(Stored items from a collection)
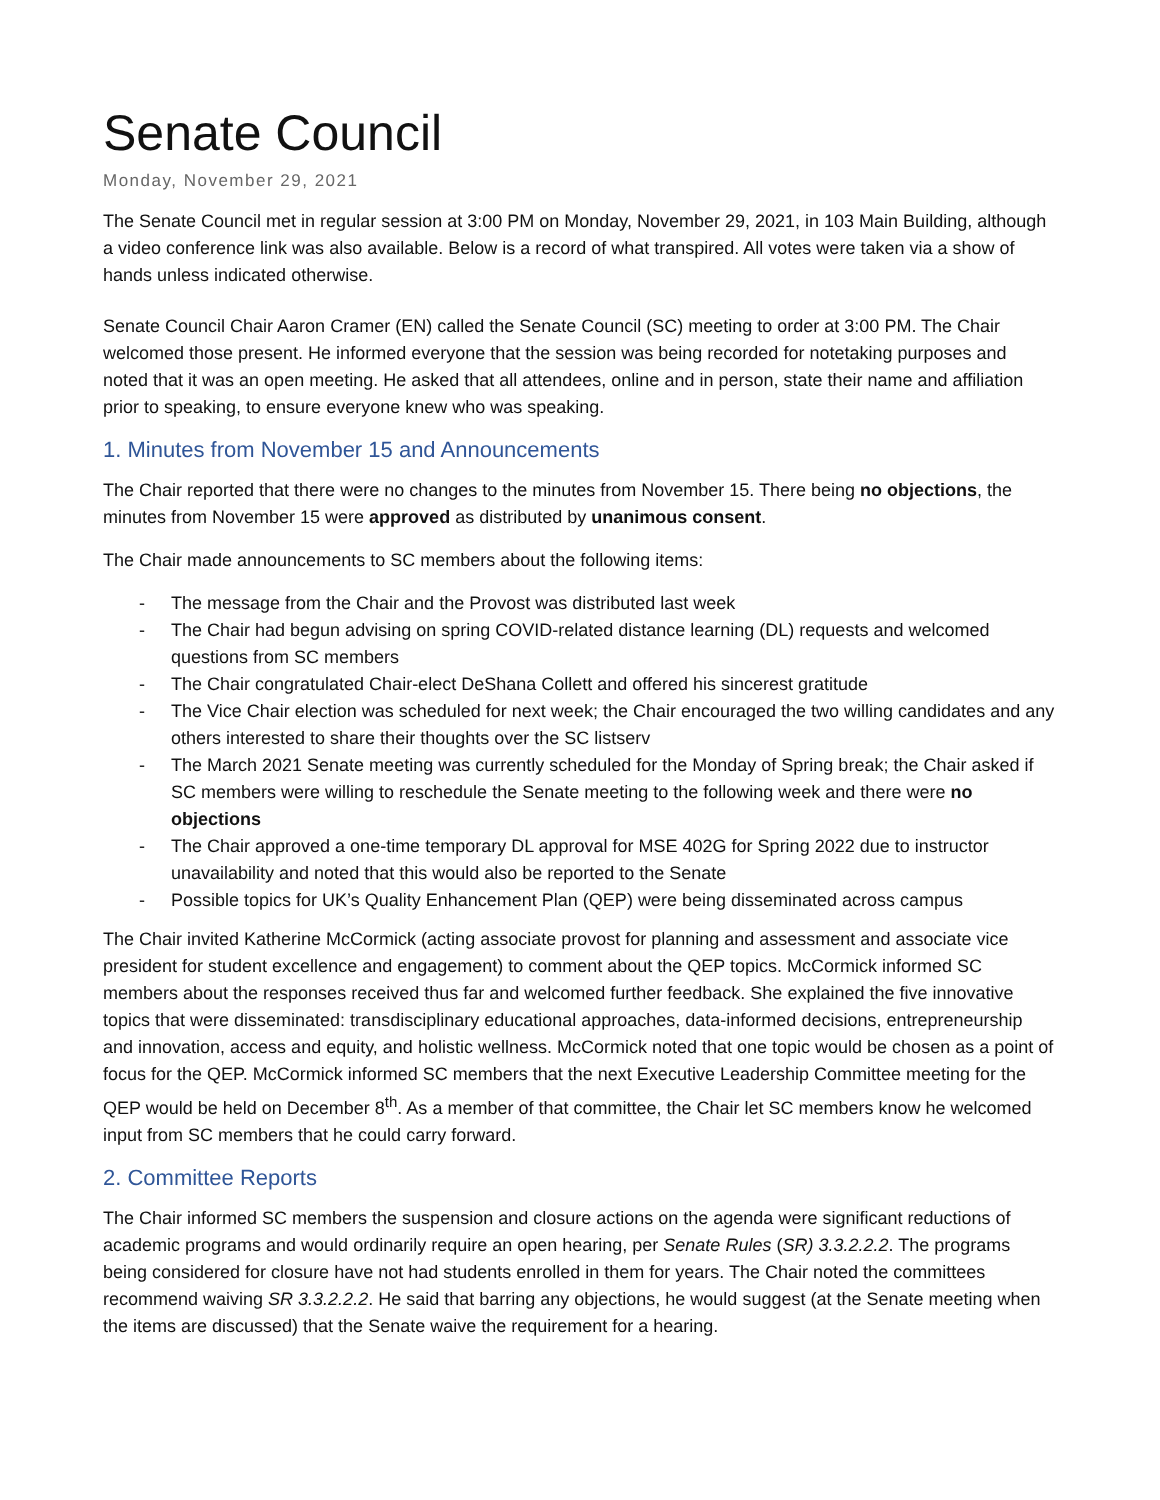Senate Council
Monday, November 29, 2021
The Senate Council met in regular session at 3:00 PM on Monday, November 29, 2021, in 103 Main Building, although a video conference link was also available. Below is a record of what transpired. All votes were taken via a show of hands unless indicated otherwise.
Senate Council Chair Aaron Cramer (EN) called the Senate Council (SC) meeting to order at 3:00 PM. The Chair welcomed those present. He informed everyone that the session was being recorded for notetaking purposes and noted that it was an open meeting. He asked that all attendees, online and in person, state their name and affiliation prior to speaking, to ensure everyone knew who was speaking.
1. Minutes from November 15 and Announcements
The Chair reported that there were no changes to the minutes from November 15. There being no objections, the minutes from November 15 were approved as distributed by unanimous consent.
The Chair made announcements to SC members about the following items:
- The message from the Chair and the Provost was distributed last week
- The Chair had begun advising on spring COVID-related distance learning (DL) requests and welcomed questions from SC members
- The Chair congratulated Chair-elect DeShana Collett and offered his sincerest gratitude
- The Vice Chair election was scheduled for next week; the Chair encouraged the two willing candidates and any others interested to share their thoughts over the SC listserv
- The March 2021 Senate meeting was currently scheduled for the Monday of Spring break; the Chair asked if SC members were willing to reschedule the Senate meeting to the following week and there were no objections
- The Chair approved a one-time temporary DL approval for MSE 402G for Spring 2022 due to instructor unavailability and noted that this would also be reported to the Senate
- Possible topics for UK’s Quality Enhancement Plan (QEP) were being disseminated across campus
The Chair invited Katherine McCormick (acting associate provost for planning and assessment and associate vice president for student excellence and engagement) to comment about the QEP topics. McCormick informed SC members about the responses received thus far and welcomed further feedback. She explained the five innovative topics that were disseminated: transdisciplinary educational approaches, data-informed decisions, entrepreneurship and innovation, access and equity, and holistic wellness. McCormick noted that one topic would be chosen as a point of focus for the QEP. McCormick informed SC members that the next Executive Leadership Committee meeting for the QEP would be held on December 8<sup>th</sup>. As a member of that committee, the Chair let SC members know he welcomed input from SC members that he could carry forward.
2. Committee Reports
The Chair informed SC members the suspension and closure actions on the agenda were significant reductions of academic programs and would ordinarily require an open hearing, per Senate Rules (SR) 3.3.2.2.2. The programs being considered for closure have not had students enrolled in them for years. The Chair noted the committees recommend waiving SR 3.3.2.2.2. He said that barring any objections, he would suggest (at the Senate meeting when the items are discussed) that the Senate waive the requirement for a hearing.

_PROMPT_
In the data above, retype exactly and only the lines between the one holding "The Chair reported" and the one holding "- The Chair had", inclusive.

_RESPONSE AREA_
The Chair reported that there were no changes to the minutes from November 15. There being no objections, the minutes from November 15 were approved as distributed by unanimous consent.
The Chair made announcements to SC members about the following items:
- The message from the Chair and the Provost was distributed last week
- The Chair had begun advising on spring COVID-related distance learning (DL) requests and welcomed questions from SC members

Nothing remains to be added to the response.